Egypte : le président Sissi échoue à censurer sa propre interview sur CBS
La chaîne américaine a diffusé le 6 janvier 2019 un entretien avec le président égyptien Abdel Fattah al-Sissi malgré la demande insistante du Caire de ne pas le faire. Le président y reconnaît officiellement une coopération sécuritaire avec Israël et nie détenir des prisonniers politiques dans ses prisons.
Lors de sa présence à New York pour l’Assemblée générale des Nations unies, Abdel Fattah al-Sissi a accepté d’accorder un entretien au programme d’informations 60 minutes de la chaîne américaine CBS, pour diffusion le dimanche 6 janvier 2019.
CBS refuse de communiquer les questions à l'avance
En dépit du refus de la chaîne de communiquer les questions au préalable, le président égyptien, désireux d’apparaître dans cette émission prestigieuse, a fini par se prêter au jeu de l’enregistrement d'un entretien spontané. L'opération a tourné au pugilat entre les autorités égyptiennes et la chaîne.
"J’essayais de lui poser des questions qu’on ne lui pose pas en général chez lui", a expliqué l’intervieweur vedette de l'émission Scott Pelley.
"C’est un homme qui est accusé des plus horribles violations des droits de l’Homme depuis plusieurs années. Dans son propre pays, nul ne s’en préoccupe ni ne dit mot sur cela", a-t-il précisé dans un entretien à sa propre chaîne intitulé Comment l’Egypte a essayé de tuer une interview de 60 minutes.
C’est ainsi qu’à la question de savoir combien de détenus politiques croupissent dans ses prisons, al-Sissi répond sans sourciller : "Nous n’avons pas de prisonniers politiques ou d’opinion. Nous essayons de contrer des extrémistes qui imposent leur idéologie à la population".
Quant au chiffre de 60 000 détenus politiques avancé par Human Rights Watch (HRW), il le balaie d’un "je ne sais pas d’où ils tiennent ce chiffre", confirmant sa détermination à combattre les extrémistes quel que soit leur nombre.
"Monsieur le président j’ai parlé à plusieurs personnes de votre pays qui refusent de vous appeler président parce que, disent-ils, vous êtes un dictateur militaire", poursuit le journaliste de CBS. "Je ne sais pas à qui vous avez parlé, a répondu al-Sissi avec un rire quelque peu forcé, mais 30 millions d’Egyptiens étaient dans la rue pour s’opposer au régime à l’époque.

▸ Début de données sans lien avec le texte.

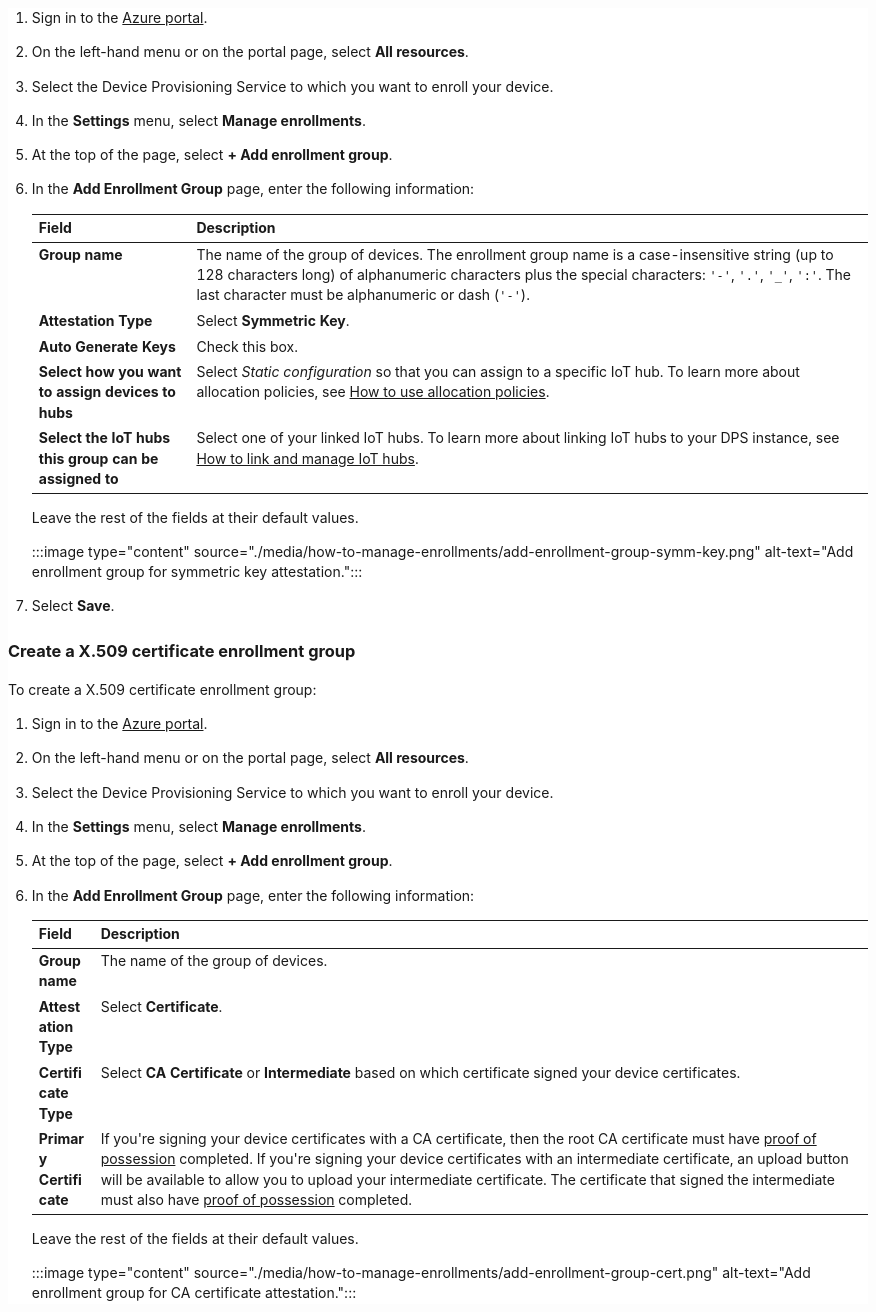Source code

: 1. Sign in to the [Azure portal](https://portal.azure.com).

2. On the left-hand menu or on the portal page, select **All resources**.

3. Select the Device Provisioning Service to which you want to enroll your device.

4. In the **Settings** menu, select **Manage enrollments**.

5. At the top of the page, select **+ Add enrollment group**.

6. In the **Add Enrollment Group** page, enter the following information:

   | Field | Description |
    | :--- | :--- |
    | **Group name** | The name of the group of devices. The enrollment group name is a case-insensitive string (up to 128 characters long) of alphanumeric characters plus the special characters: `'-'`, `'.'`, `'_'`, `':'`. The last character must be alphanumeric or dash (`'-'`).|
    | **Attestation Type** |Select **Symmetric Key**.|
    | **Auto Generate Keys** |Check this box.|
    | **Select how you want to assign devices to hubs** |Select *Static configuration* so that you can assign to a specific IoT hub. To learn more about allocation policies, see [How to use allocation policies](how-to-use-allocation-policies.md).|
    | **Select the IoT hubs this group can be assigned to** |Select one of your linked IoT hubs. To learn more about linking IoT hubs to your DPS instance, see [How to link and manage IoT hubs](how-to-manage-linked-iot-hubs.md).|

    Leave the rest of the fields at their default values.

    :::image type="content" source="./media/how-to-manage-enrollments/add-enrollment-group-symm-key.png" alt-text="Add enrollment group for symmetric key attestation.":::

7. Select **Save**.

### Create a X.509 certificate enrollment group

To create a X.509 certificate enrollment group:

1. Sign in to the [Azure portal](https://portal.azure.com).

2. On the left-hand menu or on the portal page, select **All resources**.

3. Select the Device Provisioning Service to which you want to enroll your device.

4. In the **Settings** menu, select **Manage enrollments**.

5. At the top of the page, select **+ Add enrollment group**.

6. In the **Add Enrollment Group** page, enter the following information:

    | Field | Description |
    | :--- | :--- |
    | **Group name** | The name of the group of devices.|
    | **Attestation Type** |Select **Certificate**.|
    | **Certificate Type** | Select **CA Certificate** or **Intermediate** based on which certificate signed your device certificates.|
    | **Primary Certificate**| If you're signing your device certificates with a CA certificate, then the root CA certificate must have [proof of possession](how-to-verify-certificates.md) completed. If you're signing your device certificates with an intermediate certificate, an upload button will be available to allow you to upload your intermediate certificate. The certificate that signed the intermediate must also have [proof of possession](how-to-verify-certificates.md) completed.

    Leave the rest of the fields at their default values.

    :::image type="content" source="./media/how-to-manage-enrollments/add-enrollment-group-cert.png" alt-text="Add enrollment group for CA certificate attestation.":::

Je me devais de répondre à leur souhait", a-t-il ajouté.
Autre question dérangeante concernant le massacre de quelque 800 opposants des Frères Musulmans Place Rabaa el-Adaouïa au Caire en 2013, attribué à al-Sissi, alors ministre de la Défense. "En avez-vous donné l’ordre ?", lui demande sans détour Scott Pelley. "Laissez-moi vous poser cette question, est-ce que vous suivez de près la situation en Egypte ? D’où vous procurez-vous vos informations ?", a rétorqué sèchement le président égyptien.
Une étroite coopération avec Israël
Au cours de l’entretien, Abdel Fattah al-Sissi "a confirmé que son armée travaillait avec Israël contre les terroristes dans le Nord-Sinaï", a indiqué CBS. A la question de savoir si cette coopération était la plus étroite qui ait jamais existé entre les deux anciens ennemis, il a répondu : "C'est exact", a précisé la chaîne.

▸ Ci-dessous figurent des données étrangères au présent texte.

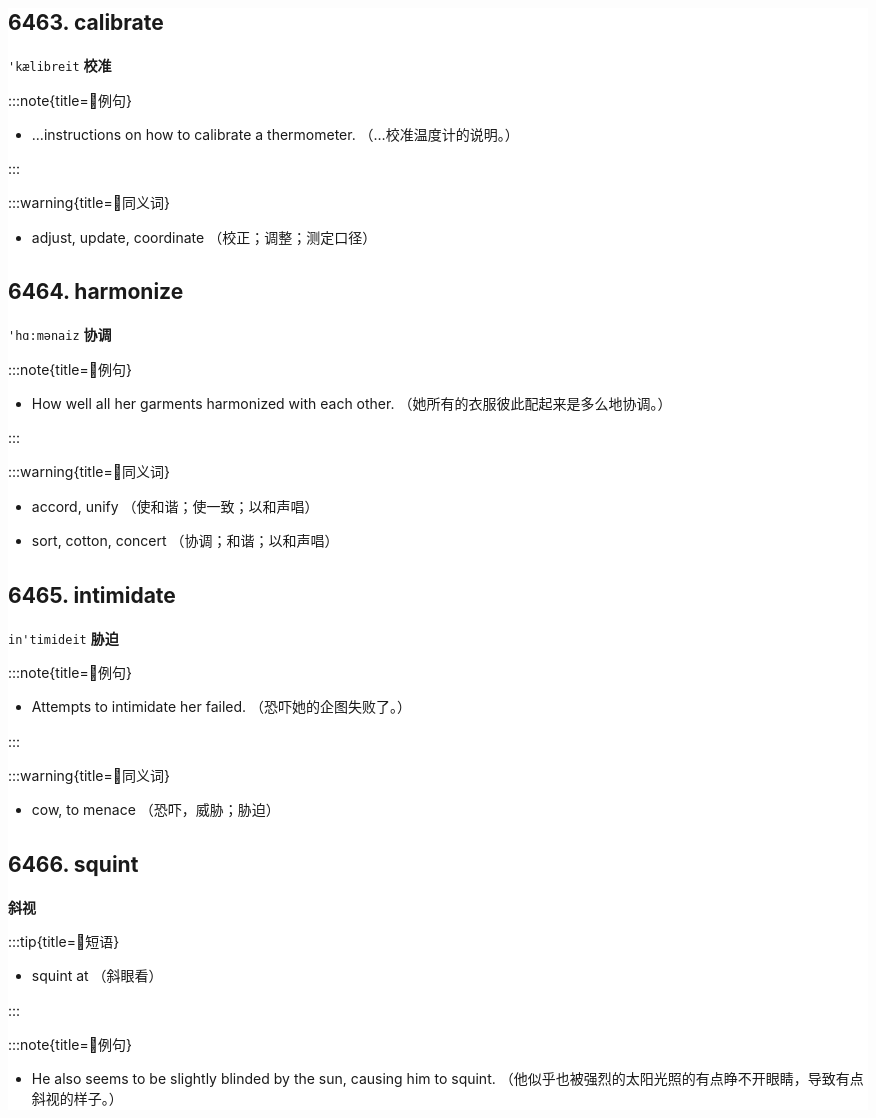 
## 6463. calibrate

`'kælibreit`  **校准**

:::note{title=🎤例句}

- ...instructions on how to calibrate a thermometer. （…校准温度计的说明。）

:::

:::warning{title=🤔同义词}

- adjust, update, coordinate （校正；调整；测定口径）


## 6464. harmonize

`'hɑ:mənaiz`  **协调**

:::note{title=🎤例句}

- How well all her garments harmonized with each other. （她所有的衣服彼此配起来是多么地协调。）

:::

:::warning{title=🤔同义词}

- accord, unify （使和谐；使一致；以和声唱）

- sort, cotton, concert （协调；和谐；以和声唱）


## 6465. intimidate

`in'timideit`  **胁迫**

:::note{title=🎤例句}

- Attempts to intimidate her failed. （恐吓她的企图失败了。）

:::

:::warning{title=🤔同义词}

- cow, to menace （恐吓，威胁；胁迫）


## 6466. squint

**斜视**

:::tip{title=🤩短语}

- squint at （斜眼看）

:::

:::note{title=🎤例句}

- He also seems to be slightly blinded by the sun, causing him to squint. （他似乎也被强烈的太阳光照的有点睁不开眼睛，导致有点斜视的样子。）
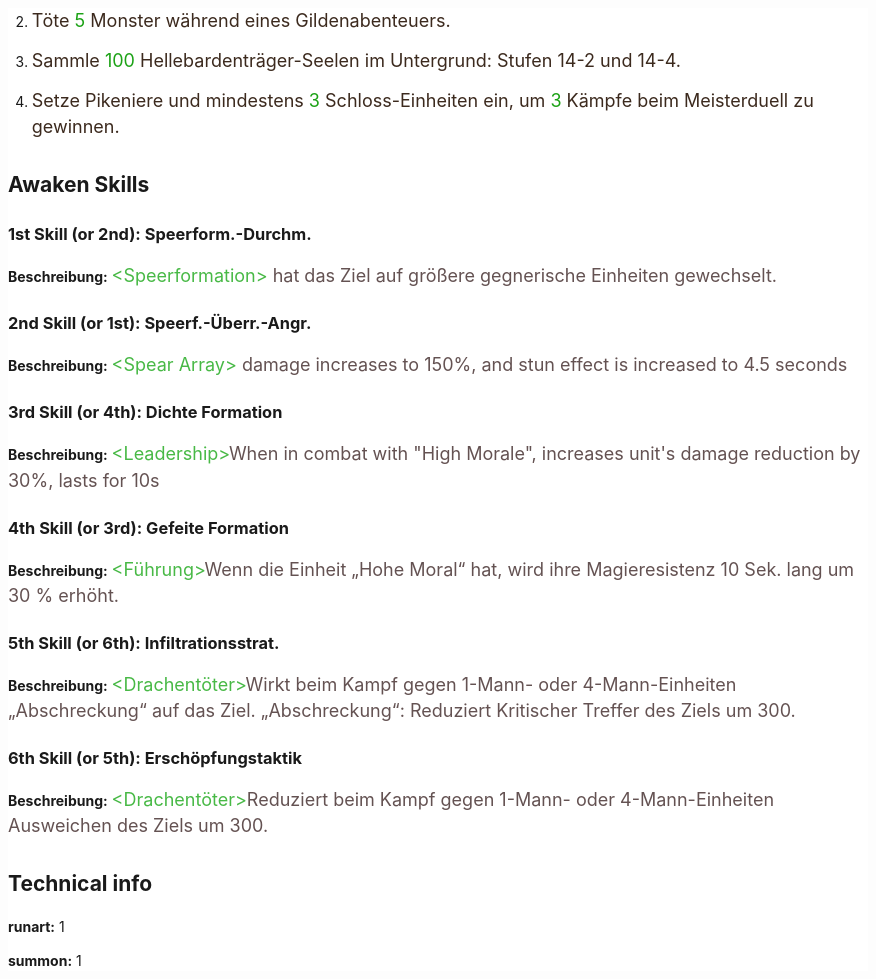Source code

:  2. <span style="color: #3c2a1e;font-size:18px">Töte </span><span style="color: #1ca216;font-size:18px">5</span><span style="color: #3c2a1e;font-size:18px"> Monster während eines Gildenabenteuers. </span>

 3. <span style="color: #3c2a1e;font-size:18px">Sammle </span><span style="color: #1ca216;font-size:18px">100</span><span style="color: #3c2a1e;font-size:18px"> Hellebardenträger-Seelen im Untergrund: Stufen 14-2 und 14-4. </span>

 4. <span style="color: #3c2a1e;font-size:18px">Setze Pikeniere und mindestens </span><span style="color: #1ca216;font-size:18px">3</span><span style="color: #3c2a1e;font-size:18px"> Schloss-Einheiten ein, um </span><span style="color: #1ca216;font-size:18px">3</span><span style="color: #3c2a1e;font-size:18px"> Kämpfe beim Meisterduell zu gewinnen.</span>

## Awaken Skills

### 1st Skill (or 2nd): Speerform.-Durchm.
 **Beschreibung:** <span style="color: #48b946;font-size:18px">&lt;Speerformation&gt;</span><span style="color: #645252;font-size:18px"> hat das Ziel auf größere gegnerische Einheiten gewechselt.</span>

### 2nd Skill (or 1st): Speerf.-Überr.-Angr.
 **Beschreibung:** <span style="color: #48b946;font-size:18px">&lt;Spear Array&gt;</span><span style="color: #645252;font-size:18px"> damage increases to 150%, and stun effect is increased to 4.5 seconds</span>

### 3rd Skill (or 4th): Dichte Formation
 **Beschreibung:** <span style="color: #48b946;font-size:18px">&lt;Leadership&gt;</span><span style="color: #645252;font-size:18px">When in combat with \"High Morale\", increases unit's damage reduction by 30%, lasts for 10s</span>

### 4th Skill (or 3rd): Gefeite Formation
 **Beschreibung:** <span style="color: #48b946;font-size:18px">&lt;Führung&gt;</span><span style="color: #645252;font-size:18px">Wenn die Einheit „Hohe Moral“ hat, wird ihre Magieresistenz 10 Sek. lang um 30 % erhöht.</span>

### 5th Skill (or 6th): Infiltrationsstrat.
 **Beschreibung:** <span style="color: #48b946;font-size:18px">&lt;Drachentöter&gt;</span><span style="color: #645252;font-size:18px">Wirkt beim Kampf gegen 1-Mann- oder 4-Mann-Einheiten „Abschreckung“ auf das Ziel. „Abschreckung“: Reduziert Kritischer Treffer des Ziels um 300.</span>

### 6th Skill (or 5th): Erschöpfungstaktik
 **Beschreibung:** <span style="color: #48b946;font-size:18px">&lt;Drachentöter&gt;</span><span style="color: #645252;font-size:18px">Reduziert beim Kampf gegen 1-Mann- oder 4-Mann-Einheiten Ausweichen des Ziels um 300.</span>

## Technical info
 **runart:** 1

 **summon:** 1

"Nous avons un large éventail de coopération avec les Israéliens"
Abdel Fattah al-Sissià CBS
Quelques minutes après l’enregistrement de l’émission dans un hôtel de New York, réalisant sans doute que ces réponses pourraient choquer son opinion publique, le président égyptien tentent de rétropédaler.
"L’entretien a eu lieu à 20 heures et, en route pour mon domicile, mon contact à l’ambassade d’Egypte m’a envoyé un mail me demandant formellement de ne pas diffuser l’émission", a indiqué de son côté Rachael Morehouse, productrice de l’émission. CBS, qui précise n’avoir jamais été confronté à une demande des questions avant l'interview, a résisté aux multiples pressions et maintenu la diffusion de l’émission.

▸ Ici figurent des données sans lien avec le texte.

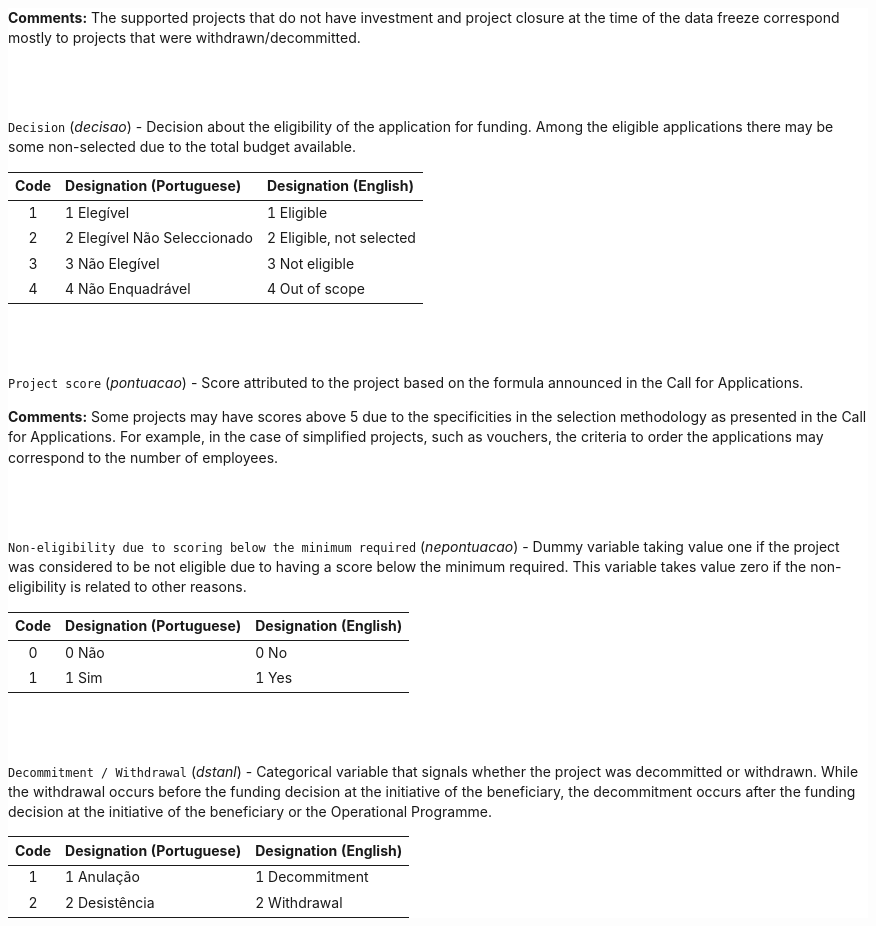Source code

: **Comments:** The supported projects that do not have investment and project closure at the time of the data freeze correspond mostly to projects that were withdrawn/decommitted.

[^4]: The Selection Committee issues opinions about the opening of new tenders and about the proposals for funding decisions.

<br>
<br>

`Decision` (*decisao*) - Decision about the eligibility of the application for funding. Among the eligible applications there may be some non-selected due to the total budget available.

| Code | Designation (Portuguese) | Designation (English) |
| :---: | :---------- | :---------- |
| 1 | 1 Elegível | 1 Eligible |
| 2 | 2 Elegível Não Seleccionado | 2 Eligible, not selected |
| 3 | 3 Não Elegível | 3 Not eligible |
| 4 | 4 Não Enquadrável | 4 Out of scope |

<br>
<br>

`Project score` (*pontuacao*) - Score attributed to the project based on the formula announced in the Call for Applications.

**Comments:** Some projects may have scores above 5 due to the specificities in the selection methodology as presented in the Call for Applications. For example, in the case of simplified projects, such as vouchers, the criteria to order the applications may correspond to the number of employees.

<br>
<br>

`Non-eligibility due to scoring below the minimum required` (*nepontuacao*) - Dummy variable taking value one if the project was considered to be not eligible due to having a score below the minimum required. This variable takes value zero if the non-eligibility is related to other reasons.

| Code | Designation (Portuguese) | Designation (English) |
| :---: | :---------- | :---------- |
| 0	| 0 Não	| 0 No |
| 1 |	1 Sim	| 1 Yes |

<br>
<br>

`Decommitment / Withdrawal` (*dstanl*) - Categorical variable that signals whether the project was decommitted or withdrawn. While the withdrawal occurs before the funding decision at the initiative of the beneficiary, the decommitment occurs after the funding decision at the initiative of the beneficiary or the Operational Programme.

| Code | Designation (Portuguese) | Designation (English) |
| :---: | :---------- | :---------- |
| 1	| 1 Anulação | 1 Decommitment |
| 2 |	2 Desistência	| 2 Withdrawal |


[^1]: For ’Payment Orders File’ available in the QREN data, there may be multiple project entries since a project may have more than one payment order. Therefore, each payment order is identified by the number of order, which is project specific.
[^2]: To see the labels in English type the following command line in Stata: 'label language en'.
[^5]: There are other variables available, such as promoter and project characteristics that are excluded from the data, but may be made available upon request (bplim@bportugal.pt).
[^6]: The anonymized tax identification number preserves the first digit of the tax identification number. This first digit contains relevant information about the type of firm: 1,2 or 3-natural person (*pessoa singular*); 5-private corporation (*pessoa colectiva*); 6-public corporation (*pessoa colectiva pública*); 7-other miscellaneous cases; 9- irregular corporation (*pessoa colectiva irregular*).
[^7]: The Certification Authority is a public body designated by the Member State to certify the expenditure declarations and the payment requests before these are sent to the European Commission.
[^9]: The variables for the reference years of 2017, 2018 and posterior to 2018 take value zero for all observations and are, therefore, dropped from the data.
[^32]: The Summary Statistics, Codebook and Dataset Description files are available on BPLIM's servers. BPLIM staff also produce some data checks that are available upon request.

Selon le correspondant de RFI au Caire, "ce qui pourrait déplaire aux autorités égyptiennes, ce sont les commentaires de la chaîne accompagnant l’interview". CBS rapporte en effet que pour le département d’Etat, "assassinats et torture sont pratiqués dans les prisons de Sissi aujourd’hui". Des accusations démenties avec virulence par les autorités égyptiennes, écrit son correspondant.